I am, I suppose, a “sensualist", so surfaces, textures and colour are so important to me as a painter. This I aim to take into portraiture, I like to paint one head study a day and work from sittings whenever possible, not using
photographs, usually two hours is long enough with a sitter. A head study in oils in two hours is about as fresh as it gets. I don't like to layer portraits and over work them, its a cliche, but I am looking to get beyond a mere photographic likeness, technology can do that, for that reason I am a painter of heads, not faces. If the structure and volume of the head is incorrect then the features mean nothing. A head a day tends to keep the failures at bay.
Being selected to appear on Sky Arts Portrait Artist of the Year 2019 was a thrill, and really tested my technique in front of a live audience and three very scrupulous judges. I was happy that the actor I painted, Mr Nick Moran, chose
my attempt to take home and he and his charming wife both genuinely liked it but of course I was disappointed not to progress to the semi-finals. However the experience did teach me so much.
I have exhibited with many galleries throughout the South West UK, London and China, as well as the Royal Society of Oil Painters, at the Mall Galleries and The Wallace Collection. I was shortlisted for the Columbian Threadneedle Prize for Figurative Art in 2017 and was awarded the Rupert Lionel Acott for Figurative Painting in 2003.
This year has been particularly busy as I was invited to take part in St Luke's Hospice Elmer's Big Parade and had great fun designing and painting one of the 40 large elephants seen around Plymouth.
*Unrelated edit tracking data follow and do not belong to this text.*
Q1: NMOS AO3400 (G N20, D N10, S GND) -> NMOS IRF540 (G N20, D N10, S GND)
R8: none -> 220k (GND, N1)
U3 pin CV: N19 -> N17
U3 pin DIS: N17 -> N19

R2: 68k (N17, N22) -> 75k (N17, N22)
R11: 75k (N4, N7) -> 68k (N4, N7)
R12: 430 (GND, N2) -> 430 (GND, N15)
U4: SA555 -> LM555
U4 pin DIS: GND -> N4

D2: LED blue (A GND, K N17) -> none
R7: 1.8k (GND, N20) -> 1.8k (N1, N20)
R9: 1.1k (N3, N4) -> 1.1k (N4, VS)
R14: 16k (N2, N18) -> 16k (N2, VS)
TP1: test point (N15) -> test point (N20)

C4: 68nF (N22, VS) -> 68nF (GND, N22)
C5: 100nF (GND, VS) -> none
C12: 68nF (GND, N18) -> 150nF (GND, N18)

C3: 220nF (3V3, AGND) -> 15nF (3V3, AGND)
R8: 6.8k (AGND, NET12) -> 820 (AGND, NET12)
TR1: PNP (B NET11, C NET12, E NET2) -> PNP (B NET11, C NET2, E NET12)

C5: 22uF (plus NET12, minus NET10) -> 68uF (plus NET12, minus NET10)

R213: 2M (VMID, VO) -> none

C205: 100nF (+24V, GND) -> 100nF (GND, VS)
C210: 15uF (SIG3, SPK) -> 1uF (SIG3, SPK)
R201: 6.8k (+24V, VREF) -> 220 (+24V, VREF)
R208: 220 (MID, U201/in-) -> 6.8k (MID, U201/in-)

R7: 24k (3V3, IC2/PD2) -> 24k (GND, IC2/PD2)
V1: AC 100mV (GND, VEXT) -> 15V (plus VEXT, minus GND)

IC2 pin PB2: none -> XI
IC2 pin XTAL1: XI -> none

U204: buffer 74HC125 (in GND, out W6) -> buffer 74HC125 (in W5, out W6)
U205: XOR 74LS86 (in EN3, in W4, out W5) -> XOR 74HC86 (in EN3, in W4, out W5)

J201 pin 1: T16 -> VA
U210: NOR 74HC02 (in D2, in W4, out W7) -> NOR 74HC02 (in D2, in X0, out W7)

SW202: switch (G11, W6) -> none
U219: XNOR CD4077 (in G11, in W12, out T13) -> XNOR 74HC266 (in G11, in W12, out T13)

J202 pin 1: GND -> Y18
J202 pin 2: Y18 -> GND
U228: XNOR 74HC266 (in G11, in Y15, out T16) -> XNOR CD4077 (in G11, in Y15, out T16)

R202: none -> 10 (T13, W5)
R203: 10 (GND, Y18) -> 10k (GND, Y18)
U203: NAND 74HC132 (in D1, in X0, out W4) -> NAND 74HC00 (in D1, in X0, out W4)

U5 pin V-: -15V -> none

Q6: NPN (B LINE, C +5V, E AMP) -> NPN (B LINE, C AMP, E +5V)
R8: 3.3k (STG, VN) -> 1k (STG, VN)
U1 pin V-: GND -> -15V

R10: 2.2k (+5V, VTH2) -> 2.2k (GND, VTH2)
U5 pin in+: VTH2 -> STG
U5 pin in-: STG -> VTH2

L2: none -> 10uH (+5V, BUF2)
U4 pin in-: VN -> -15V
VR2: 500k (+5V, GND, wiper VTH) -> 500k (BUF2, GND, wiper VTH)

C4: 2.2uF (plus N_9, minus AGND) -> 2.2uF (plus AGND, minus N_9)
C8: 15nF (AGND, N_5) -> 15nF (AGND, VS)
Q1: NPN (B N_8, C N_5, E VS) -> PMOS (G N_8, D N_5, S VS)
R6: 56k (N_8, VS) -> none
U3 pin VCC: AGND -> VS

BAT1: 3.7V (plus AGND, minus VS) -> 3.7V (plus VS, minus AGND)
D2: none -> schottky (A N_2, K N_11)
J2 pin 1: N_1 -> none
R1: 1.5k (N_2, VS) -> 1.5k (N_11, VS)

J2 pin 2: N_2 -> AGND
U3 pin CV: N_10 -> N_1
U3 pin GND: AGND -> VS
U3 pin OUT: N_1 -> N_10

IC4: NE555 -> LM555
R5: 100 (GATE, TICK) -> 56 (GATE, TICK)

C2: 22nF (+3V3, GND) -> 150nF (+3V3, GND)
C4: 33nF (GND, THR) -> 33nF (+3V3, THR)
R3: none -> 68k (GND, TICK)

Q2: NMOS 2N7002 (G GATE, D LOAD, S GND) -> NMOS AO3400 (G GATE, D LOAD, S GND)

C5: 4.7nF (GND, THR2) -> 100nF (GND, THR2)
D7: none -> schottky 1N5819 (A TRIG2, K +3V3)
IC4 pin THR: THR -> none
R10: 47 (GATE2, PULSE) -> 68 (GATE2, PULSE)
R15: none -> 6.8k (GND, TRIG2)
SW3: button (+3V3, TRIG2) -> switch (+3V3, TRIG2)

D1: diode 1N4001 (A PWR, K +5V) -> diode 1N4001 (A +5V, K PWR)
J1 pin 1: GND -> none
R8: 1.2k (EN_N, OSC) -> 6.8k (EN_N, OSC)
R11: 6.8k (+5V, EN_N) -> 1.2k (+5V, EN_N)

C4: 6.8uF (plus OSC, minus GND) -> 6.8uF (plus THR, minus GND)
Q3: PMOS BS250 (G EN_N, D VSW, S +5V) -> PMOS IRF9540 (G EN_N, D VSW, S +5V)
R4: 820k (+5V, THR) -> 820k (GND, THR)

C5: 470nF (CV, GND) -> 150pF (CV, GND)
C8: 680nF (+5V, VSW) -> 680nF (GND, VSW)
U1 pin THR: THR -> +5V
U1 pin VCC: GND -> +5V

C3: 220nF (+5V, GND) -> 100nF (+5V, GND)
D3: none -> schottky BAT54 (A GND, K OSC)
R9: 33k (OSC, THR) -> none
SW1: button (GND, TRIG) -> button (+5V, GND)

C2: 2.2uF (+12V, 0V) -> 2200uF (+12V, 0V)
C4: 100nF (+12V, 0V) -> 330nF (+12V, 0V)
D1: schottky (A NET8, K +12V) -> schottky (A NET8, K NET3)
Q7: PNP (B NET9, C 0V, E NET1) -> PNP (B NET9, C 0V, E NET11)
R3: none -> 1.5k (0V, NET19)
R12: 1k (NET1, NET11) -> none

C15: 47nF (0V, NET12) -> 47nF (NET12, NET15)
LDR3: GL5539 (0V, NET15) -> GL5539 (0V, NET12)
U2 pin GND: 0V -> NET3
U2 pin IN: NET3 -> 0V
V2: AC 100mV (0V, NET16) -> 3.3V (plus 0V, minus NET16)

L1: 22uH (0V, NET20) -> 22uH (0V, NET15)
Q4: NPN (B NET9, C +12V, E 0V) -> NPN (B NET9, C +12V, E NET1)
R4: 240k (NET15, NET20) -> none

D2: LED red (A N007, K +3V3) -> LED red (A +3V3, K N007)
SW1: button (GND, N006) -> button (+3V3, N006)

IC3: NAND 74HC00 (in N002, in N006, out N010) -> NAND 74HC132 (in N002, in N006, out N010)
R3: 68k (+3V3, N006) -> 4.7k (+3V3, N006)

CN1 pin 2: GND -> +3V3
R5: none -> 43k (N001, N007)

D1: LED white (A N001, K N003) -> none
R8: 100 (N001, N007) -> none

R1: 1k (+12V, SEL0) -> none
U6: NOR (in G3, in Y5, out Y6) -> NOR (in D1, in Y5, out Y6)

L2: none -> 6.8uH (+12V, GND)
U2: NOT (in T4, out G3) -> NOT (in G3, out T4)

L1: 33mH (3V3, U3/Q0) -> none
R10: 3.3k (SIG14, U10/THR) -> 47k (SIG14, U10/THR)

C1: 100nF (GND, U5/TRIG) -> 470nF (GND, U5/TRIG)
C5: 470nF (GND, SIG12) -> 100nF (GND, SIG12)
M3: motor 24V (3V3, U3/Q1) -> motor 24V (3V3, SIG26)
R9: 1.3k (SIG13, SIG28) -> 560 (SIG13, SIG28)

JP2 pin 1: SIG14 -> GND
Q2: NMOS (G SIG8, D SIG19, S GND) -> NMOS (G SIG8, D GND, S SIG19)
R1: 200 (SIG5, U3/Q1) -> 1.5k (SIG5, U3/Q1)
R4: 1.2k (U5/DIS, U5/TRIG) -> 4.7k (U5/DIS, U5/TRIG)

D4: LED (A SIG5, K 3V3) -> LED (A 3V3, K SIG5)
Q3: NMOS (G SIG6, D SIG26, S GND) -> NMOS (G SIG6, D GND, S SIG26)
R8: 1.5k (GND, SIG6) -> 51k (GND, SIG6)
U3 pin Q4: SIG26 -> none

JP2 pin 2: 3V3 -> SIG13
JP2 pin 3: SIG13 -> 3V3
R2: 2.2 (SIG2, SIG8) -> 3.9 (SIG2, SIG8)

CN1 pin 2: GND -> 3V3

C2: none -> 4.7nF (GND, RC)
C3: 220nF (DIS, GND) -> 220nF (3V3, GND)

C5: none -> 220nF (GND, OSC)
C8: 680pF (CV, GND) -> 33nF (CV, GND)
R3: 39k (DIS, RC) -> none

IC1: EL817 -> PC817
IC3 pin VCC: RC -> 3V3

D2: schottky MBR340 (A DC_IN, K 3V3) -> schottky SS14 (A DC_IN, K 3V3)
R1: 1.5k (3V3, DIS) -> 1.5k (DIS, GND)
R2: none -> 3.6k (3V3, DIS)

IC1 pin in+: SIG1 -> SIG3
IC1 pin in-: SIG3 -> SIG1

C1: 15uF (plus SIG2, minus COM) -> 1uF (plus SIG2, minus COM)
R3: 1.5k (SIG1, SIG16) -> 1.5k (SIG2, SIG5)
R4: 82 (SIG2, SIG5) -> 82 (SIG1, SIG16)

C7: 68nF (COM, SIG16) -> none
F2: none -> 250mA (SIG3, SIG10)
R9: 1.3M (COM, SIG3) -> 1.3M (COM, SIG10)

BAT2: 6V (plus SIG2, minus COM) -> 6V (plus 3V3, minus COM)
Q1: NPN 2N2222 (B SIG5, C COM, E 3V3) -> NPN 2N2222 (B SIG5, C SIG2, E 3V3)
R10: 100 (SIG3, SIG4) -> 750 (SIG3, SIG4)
I have also painted two large scale mural projects and numerous portrait commissions as well as taking part in our regular Open Studios event.
Networking and joining group organisations are always a good thing to promote your art work, so thank you to everyone involved with running Drawn to the Valley, your hard work is greatly appreciated.
What's the best work related thing you have done recently?
It has to be the Sky Arts Portrait competition, closely followed by the Elmer project for St Lukes, however meeting Jody Comer of Killing Eve fame is a close second.
What irritates you?
Typing long articles like this and slow drivers, so many around here!!
Who do you most admire?
Francis Bacon, because he just didn't care one jot about who or what anyone thought nor cared about his work, his paintings, its pure integrity with Bacon, pure expression.
Who would you most like to meet?
John Singer Sargent or Michelangelo or Sir Vivian Richards.
What is your favourite place?
Florence...it's like going home really.
What's your favourite book and film?
Book: Work, and how to avoid it!
Film: Of Time and Place, (a visual essay on the decline of inner city Liverpool) or Death in Venice or Diva.
What motivates and inspires you?
Light, that's it, light hitting things, also I remain eternally optimistic about nothing!